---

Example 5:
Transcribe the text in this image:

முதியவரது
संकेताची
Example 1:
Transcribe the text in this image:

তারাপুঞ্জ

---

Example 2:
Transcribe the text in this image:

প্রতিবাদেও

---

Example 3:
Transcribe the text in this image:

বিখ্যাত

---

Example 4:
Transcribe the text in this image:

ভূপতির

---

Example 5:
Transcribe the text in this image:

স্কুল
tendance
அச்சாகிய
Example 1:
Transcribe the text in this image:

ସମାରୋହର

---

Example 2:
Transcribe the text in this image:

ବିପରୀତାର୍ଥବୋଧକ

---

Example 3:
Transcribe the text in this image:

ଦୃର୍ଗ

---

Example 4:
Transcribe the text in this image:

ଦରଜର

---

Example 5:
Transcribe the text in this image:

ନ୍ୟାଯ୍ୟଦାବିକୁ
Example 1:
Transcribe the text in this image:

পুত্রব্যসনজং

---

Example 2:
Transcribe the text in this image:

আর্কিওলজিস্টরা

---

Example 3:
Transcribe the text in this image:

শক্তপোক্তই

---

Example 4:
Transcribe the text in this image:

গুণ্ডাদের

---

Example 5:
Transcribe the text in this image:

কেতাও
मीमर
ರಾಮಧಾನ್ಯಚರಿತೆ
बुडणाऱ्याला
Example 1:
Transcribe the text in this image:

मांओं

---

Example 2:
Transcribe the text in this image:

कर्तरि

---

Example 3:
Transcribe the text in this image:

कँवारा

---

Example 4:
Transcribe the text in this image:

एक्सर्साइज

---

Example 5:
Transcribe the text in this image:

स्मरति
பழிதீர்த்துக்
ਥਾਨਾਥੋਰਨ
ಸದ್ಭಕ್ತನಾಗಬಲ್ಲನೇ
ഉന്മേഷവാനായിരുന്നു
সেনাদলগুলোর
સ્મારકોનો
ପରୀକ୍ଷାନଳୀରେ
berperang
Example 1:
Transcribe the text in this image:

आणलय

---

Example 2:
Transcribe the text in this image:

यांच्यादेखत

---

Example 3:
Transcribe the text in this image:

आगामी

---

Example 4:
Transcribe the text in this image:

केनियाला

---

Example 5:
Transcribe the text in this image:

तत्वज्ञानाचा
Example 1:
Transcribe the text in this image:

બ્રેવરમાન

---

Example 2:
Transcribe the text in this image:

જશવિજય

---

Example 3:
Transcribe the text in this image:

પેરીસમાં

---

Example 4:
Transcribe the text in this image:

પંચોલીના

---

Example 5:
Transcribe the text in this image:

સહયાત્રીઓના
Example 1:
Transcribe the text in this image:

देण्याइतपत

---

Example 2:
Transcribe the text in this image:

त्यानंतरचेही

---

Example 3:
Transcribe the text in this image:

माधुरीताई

## Exercise requirements
Reproduce every item above without any change.

## Written response
---

Example 5:
Transcribe the text in this image:

முதியவரது
संकेताची
Example 1:
Transcribe the text in this image:

তারাপুঞ্জ

---

Example 2:
Transcribe the text in this image:

প্রতিবাদেও

---

Example 3:
Transcribe the text in this image:

বিখ্যাত

---

Example 4:
Transcribe the text in this image:

ভূপতির

---

Example 5:
Transcribe the text in this image:

স্কুল
tendance
அச்சாகிய
Example 1:
Transcribe the text in this image:

ସମାରୋହର

---

Example 2:
Transcribe the text in this image:

ବିପରୀତାର୍ଥବୋଧକ

---

Example 3:
Transcribe the text in this image:

ଦୃର୍ଗ

---

Example 4:
Transcribe the text in this image:

ଦରଜର

---

Example 5:
Transcribe the text in this image:

ନ୍ୟାଯ୍ୟଦାବିକୁ
Example 1:
Transcribe the text in this image:

পুত্রব্যসনজং

---

Example 2:
Transcribe the text in this image:

আর্কিওলজিস্টরা

---

Example 3:
Transcribe the text in this image:

শক্তপোক্তই

---

Example 4:
Transcribe the text in this image:

গুণ্ডাদের

---

Example 5:
Transcribe the text in this image:

কেতাও
मीमर
ರಾಮಧಾನ್ಯಚರಿತೆ
बुडणाऱ्याला
Example 1:
Transcribe the text in this image:

मांओं

---

Example 2:
Transcribe the text in this image:

कर्तरि

---

Example 3:
Transcribe the text in this image:

कँवारा

---

Example 4:
Transcribe the text in this image:

एक्सर्साइज

---

Example 5:
Transcribe the text in this image:

स्मरति
பழிதீர்த்துக்
ਥਾਨਾਥੋਰਨ
ಸದ್ಭಕ್ತನಾಗಬಲ್ಲನೇ
ഉന്മേഷവാനായിരുന്നു
সেনাদলগুলোর
સ્મારકોનો
ପରୀକ୍ଷାନଳୀରେ
berperang
Example 1:
Transcribe the text in this image:

आणलय

---

Example 2:
Transcribe the text in this image:

यांच्यादेखत

---

Example 3:
Transcribe the text in this image:

आगामी

---

Example 4:
Transcribe the text in this image:

केनियाला

---

Example 5:
Transcribe the text in this image:

तत्वज्ञानाचा
Example 1:
Transcribe the text in this image:

બ્રેવરમાન

---

Example 2:
Transcribe the text in this image:

જશવિજય

---

Example 3:
Transcribe the text in this image:

પેરીસમાં

---

Example 4:
Transcribe the text in this image:

પંચોલીના

---

Example 5:
Transcribe the text in this image:

સહયાત્રીઓના
Example 1:
Transcribe the text in this image:

देण्याइतपत

---

Example 2:
Transcribe the text in this image:

त्यानंतरचेही

---

Example 3:
Transcribe the text in this image:

माधुरीताई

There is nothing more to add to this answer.